**CONSIGNES:**
1) Recopiez le passage de l'extrait sur la diplopie situé entre « Une diplopie avec » et « la plus difficile. », bornes comprises.
2) Relevez dans l'extrait sur la diplopie tous les symptômes neurologiques de souffrance du territoire vertébrobasilaire qui, selon lui, accompagnent généralement les diplopies vasculaires.

**EXTRAIT À LIRE:**
■ ■ ■ ■
Fig. 12.9.  Anévrisme supraclinoïdien responsable d'une paralysie aiguë douloureuse intrinsèque et extrinsèque du III gauche (vidéo 12.3).
(Source : CEN, 2019.)

C. Paralysie oculomotrice isolée, non systématisée, intermittente ou fluctuante : myasthénie

 Une diplopie avec ou sans ptosis, apparaissant à l'effort et disparaissant au repos, sans douleurs ni mydriase, de systématisation difficile, doit faire évoquer une myasthénie oculaire pure (cf. chapitre 8, item 98).

D. Diplopie aiguë inaugurale et transitoire

C'est la situation clinique la plus difficile.

Elle peut correspondre à une myasthénie ou à une décompensation d'un strabisme ancien. Cependant, toute diplopie aiguë transitoire inaugurale même isolée doit d'abord faire évoquer un accident ischémique transitoire (AIT) du territoire vertébrobasilaire, même si la diplopie n'est pas classée dans les symptômes typiques des AIT (cf. chapitre 27, item 340).  Les diplopies vasculaires sont de survenue brutale, durent quelques minutes, au maximum 1 heure, et sont généralement associées à d'autres symptômes neurologiques de souffrance du territoire vertébrobasilaire comme une hémianopsie, des paresthésies, une ataxie, une dysarthrie, un vertige, un déficit moteur hémicorporel. Dans de rares cas, la diplopie peut être le seul symptôme. L'examen clinique est généralement normal. Dans ce cas, en l'absence de pathologie évidente, la suspicion d'un AIT justifie une prise en charge en urgence en raison du risque d'infarctus vertébrobasilaire : IRM encéphalique à la recherche d'un infarctus, explorations des troncs supra-aortiques et du polygone de Willis pour éliminer une sténose ou une occlusion de l'artère vertébrale ou du tronc basilaire et ECG pour dépister une fibrillation auriculaire, bilan à la recherche d'une maladie de Horton...
■ ■ ■ ■
**DONNÉES D'ENTRÉE:**
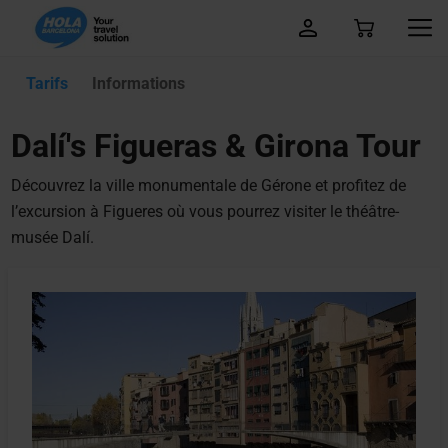
Tarifs
Informations
Dalí's Figueras & Girona Tour
Découvrez la ville monumentale de Gérone et profitez de
l’excursion à Figueres où vous pourrez visiter le théâtre-
musée Dalí.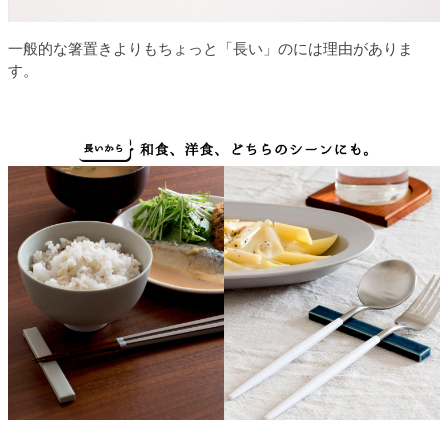
一般的な箸置きよりもちょっと「長い」のには理由がありま
す。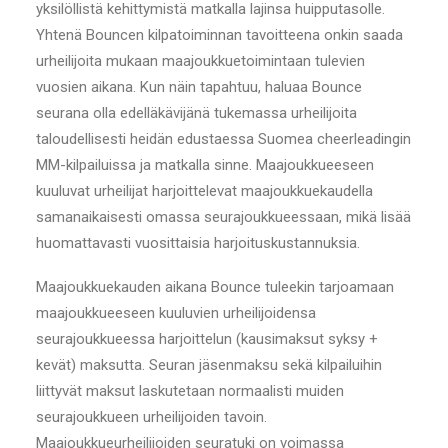
yksilöllistä kehittymistä matkalla lajinsa huipputasolle.
Yhtenä Bouncen kilpatoiminnan tavoitteena onkin saada
urheilijoita mukaan maajoukkuetoimintaan tulevien
vuosien aikana. Kun näin tapahtuu, haluaa Bounce
seurana olla edelläkävijänä tukemassa urheilijoita
taloudellisesti heidän edustaessa Suomea cheerleadingin
MM-kilpailuissa ja matkalla sinne. Maajoukkueeseen
kuuluvat urheilijat harjoittelevat maajoukkuekaudella
samanaikaisesti omassa seurajoukkueessaan, mikä lisää
huomattavasti vuosittaisia harjoituskustannuksia.
Maajoukkuekauden aikana Bounce tuleekin tarjoamaan
maajoukkueeseen kuuluvien urheilijoidensa
seurajoukkueessa harjoittelun (kausimaksut syksy +
kevät) maksutta. Seuran jäsenmaksu sekä kilpailuihin
liittyvät maksut laskutetaan normaalisti muiden
seurajoukkueen urheilijoiden tavoin.
Maajoukkueurheilijoiden seuratuki on voimassa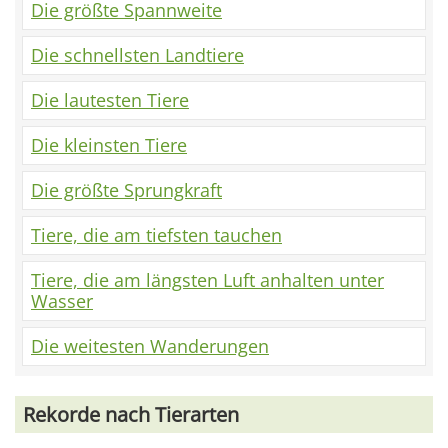
Die größte Spannweite
Die schnellsten Landtiere
Die lautesten Tiere
Die kleinsten Tiere
Die größte Sprungkraft
Tiere, die am tiefsten tauchen
Tiere, die am längsten Luft anhalten unter
Wasser
Die weitesten Wanderungen
Rekorde nach Tierarten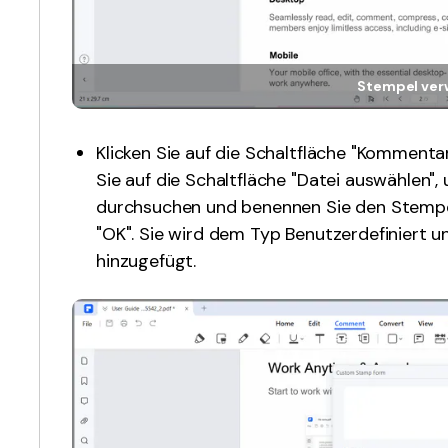
Stempel ver
Klicken Sie auf die Schaltfläche "Kommenta
Sie auf die Schaltfläche "Datei auswählen",
durchsuchen und benennen Sie den Stempel.
"OK". Sie wird dem Typ Benutzerdefiniert u
hinzugefügt.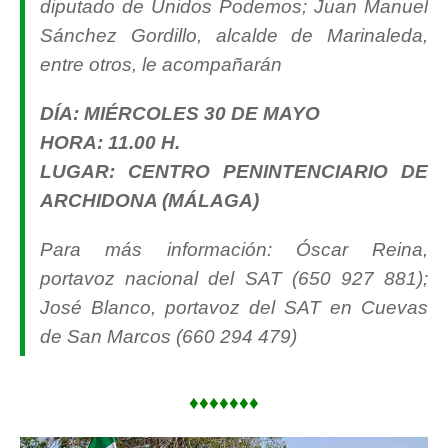
diputado de Unidos Podemos; Juan Manuel
Sánchez Gordillo, alcalde de Marinaleda,
entre otros, le acompañarán
DÍA: MIÉRCOLES 30 DE MAYO
HORA: 11.00 H.
LUGAR: CENTRO PENINTENCIARIO DE
ARCHIDONA (MÁLAGA)
Para más información: Óscar Reina,
portavoz nacional del SAT (650 927 881);
José Blanco, portavoz del SAT en Cuevas
de San Marcos (660 294 479)
♦♦♦♦♦♦♦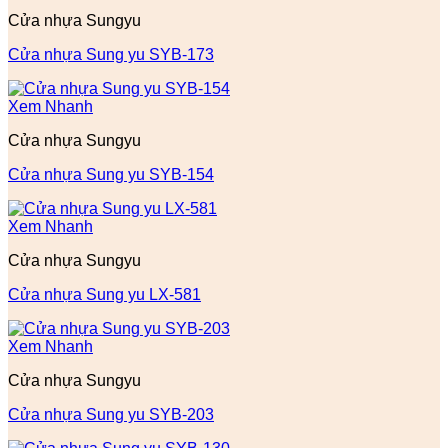
Cửa nhựa Sungyu
Cửa nhựa Sung yu SYB-173
Xem Nhanh
Cửa nhựa Sungyu
Cửa nhựa Sung yu SYB-154
Xem Nhanh
Cửa nhựa Sungyu
Cửa nhựa Sung yu LX-581
Xem Nhanh
Cửa nhựa Sungyu
Cửa nhựa Sung yu SYB-203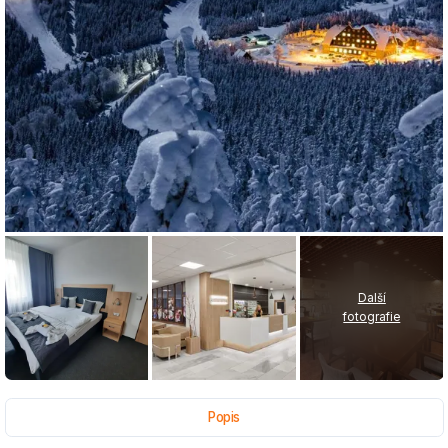
Další
fotografie
Popis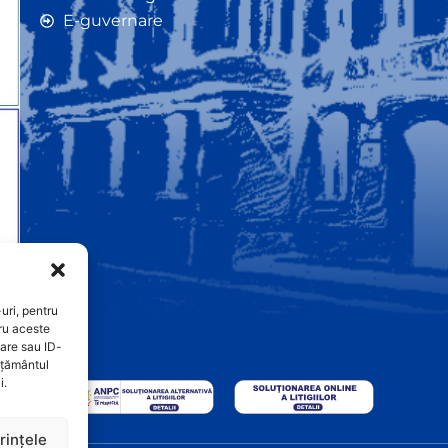
E-guvernare
uri, pentru
ru aceste
are sau ID-
imțământul
i.
rințele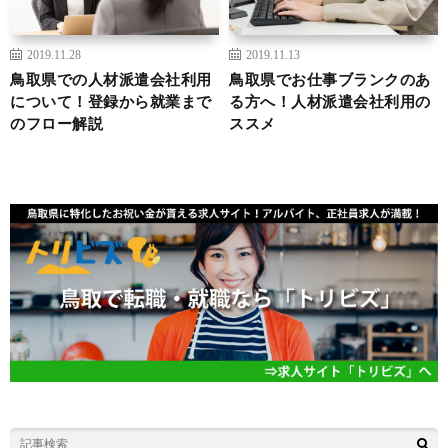
2019.11.28
2019.11.13
鳥取県での人材派遣会社利用
鳥取県でお仕事ブランクのあ
について！登録から就業まで
る方へ！人材派遣会社利用の
のフロー解説
ススメ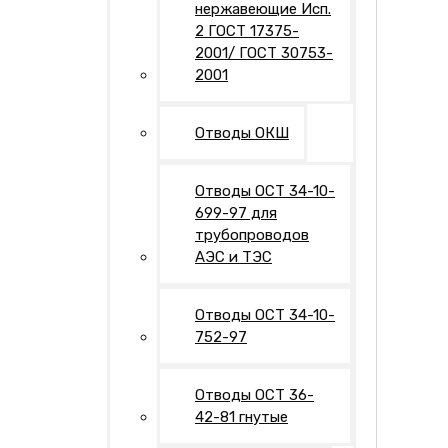
нержавеющие Исп.
2 ГОСТ 17375-
2001/ ГОСТ 30753-
2001
Отводы ОКШ
Отводы ОСТ 34-10-
699-97 для
трубопроводов
АЭС и ТЭС
Отводы ОСТ 34-10-
752-97
Отводы ОСТ 36-
42-81 гнутые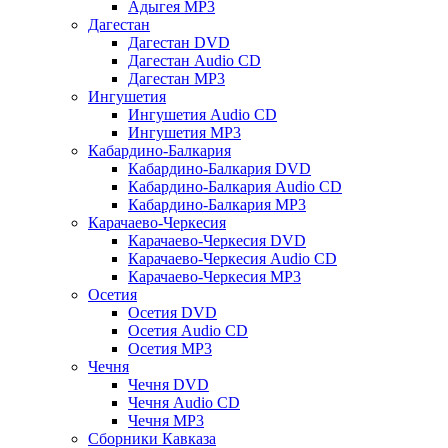
Адыгея MP3
Дагестан
Дагестан DVD
Дагестан Audio CD
Дагестан MP3
Ингушетия
Ингушетия Audio CD
Ингушетия MP3
Кабардино-Балкария
Кабардино-Балкария DVD
Кабардино-Балкария Audio CD
Кабардино-Балкария MP3
Карачаево-Черкесия
Карачаево-Черкесия DVD
Карачаево-Черкесия Audio CD
Карачаево-Черкесия MP3
Осетия
Осетия DVD
Осетия Audio CD
Осетия MP3
Чечня
Чечня DVD
Чечня Audio CD
Чечня MP3
Сборники Кавказа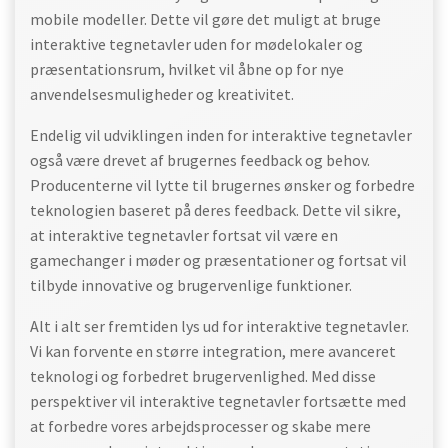
mobile modeller. Dette vil gøre det muligt at bruge
interaktive tegnetavler uden for mødelokaler og
præsentationsrum, hvilket vil åbne op for nye
anvendelsesmuligheder og kreativitet.
Endelig vil udviklingen inden for interaktive tegnetavler
også være drevet af brugernes feedback og behov.
Producenterne vil lytte til brugernes ønsker og forbedre
teknologien baseret på deres feedback. Dette vil sikre,
at interaktive tegnetavler fortsat vil være en
gamechanger i møder og præsentationer og fortsat vil
tilbyde innovative og brugervenlige funktioner.
Alt i alt ser fremtiden lys ud for interaktive tegnetavler.
Vi kan forvente en større integration, mere avanceret
teknologi og forbedret brugervenlighed. Med disse
perspektiver vil interaktive tegnetavler fortsætte med
at forbedre vores arbejdsprocesser og skabe mere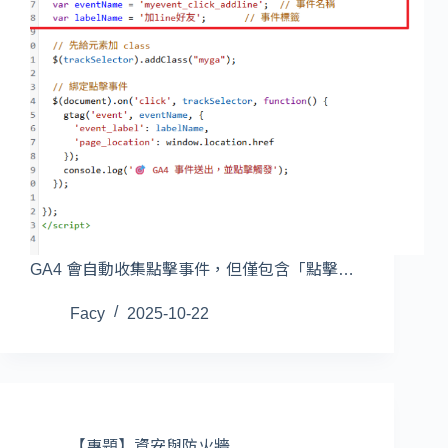
GA4 會自動收集點擊事件，但僅包含「點擊…
Facy
2025-10-22
【專題】資安與防火牆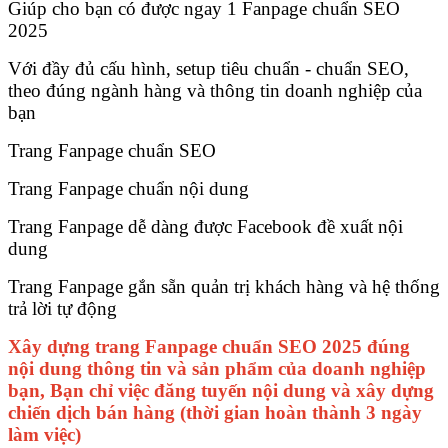
Giúp cho bạn có được ngay 1 Fanpage chuẩn SEO
2025
Với đầy đủ cấu hình, setup tiêu chuẩn - chuẩn SEO,
theo đúng ngành hàng và thông tin doanh nghiệp của
bạn
Trang Fanpage chuẩn SEO
Trang Fanpage chuẩn nội dung
Trang Fanpage dễ dàng được Facebook đề xuất nội
dung
Trang Fanpage gắn sẵn quản trị khách hàng và hệ thống
trả lời tự động
Xây dựng trang Fanpage chuẩn SEO 2025 đúng
nội dung thông tin và sản phẩm của doanh nghiệp
bạn, Bạn chỉ việc đăng tuyến nội dung và xây dựng
chiến dịch bán hàng (thời gian hoàn thành 3 ngày
làm việc)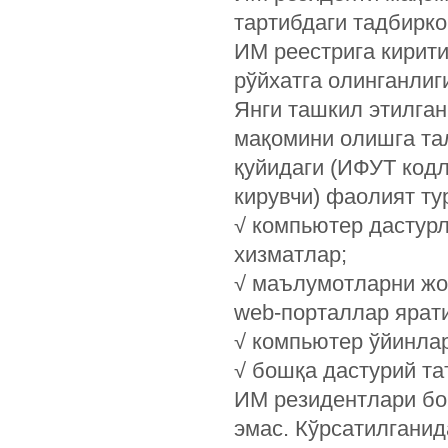
тартибдаги тадбирк
ИМ реестрига кирит
рўйхатга олинганлиг
Янги ташкил этилга
мақомини олишга та
қуйидаги (ИФУТ кодла
кирувчи) фаолият т
√ компьютер дастур
хизматлар;
√ маълумотларни жо
web-порталлар ярат
√ компьютер ўйинла
√ бошқа дастурий т
ИМ резидентлари бо
эмас. Кўрсатилганид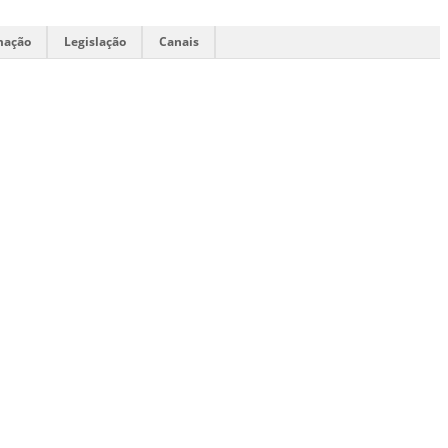
mação
Legislação
Canais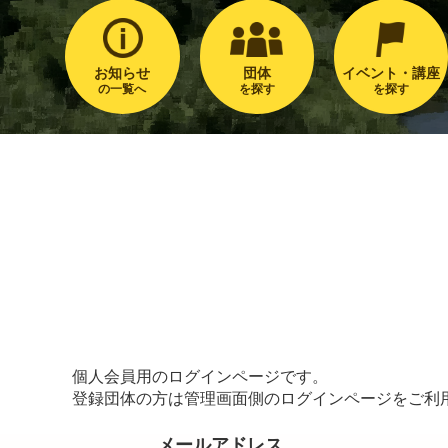
お知らせ
団体
イベント・講座
の一覧へ
を探す
を探す
個人会員用のログインページです。
登録団体の方は管理画面側のログインページをご利
メールアドレス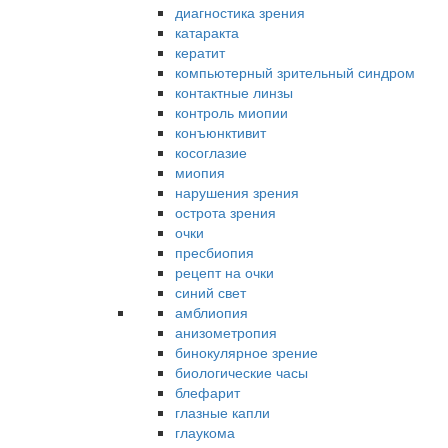
диагностика зрения
катаракта
кератит
компьютерный зрительный синдром
контактные линзы
контроль миопии
конъюнктивит
косоглазие
миопия
нарушения зрения
острота зрения
очки
пресбиопия
рецепт на очки
синий свет
амблиопия
анизометропия
бинокулярное зрение
биологические часы
блефарит
глазные капли
глаукома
■ ■ ■ ■
**RÉPONSES PAR TÂCHE:**
1)
Une diplopie avec ou sans ptosis, apparaissant à l'effort et disparaissant au repos, sans douleurs ni mydriase, de systématisation difficile, doit faire évoquer une myasthénie oculaire pure (cf. chapitre 8, item 98).

D. Diplopie aiguë inaugurale et transitoire

C'est la situation clinique la plus difficile.

2)
- une hémianopsie
- des paresthésies
- une ataxie
- une dysarthrie
- un vertige
- un déficit moteur hémicorporel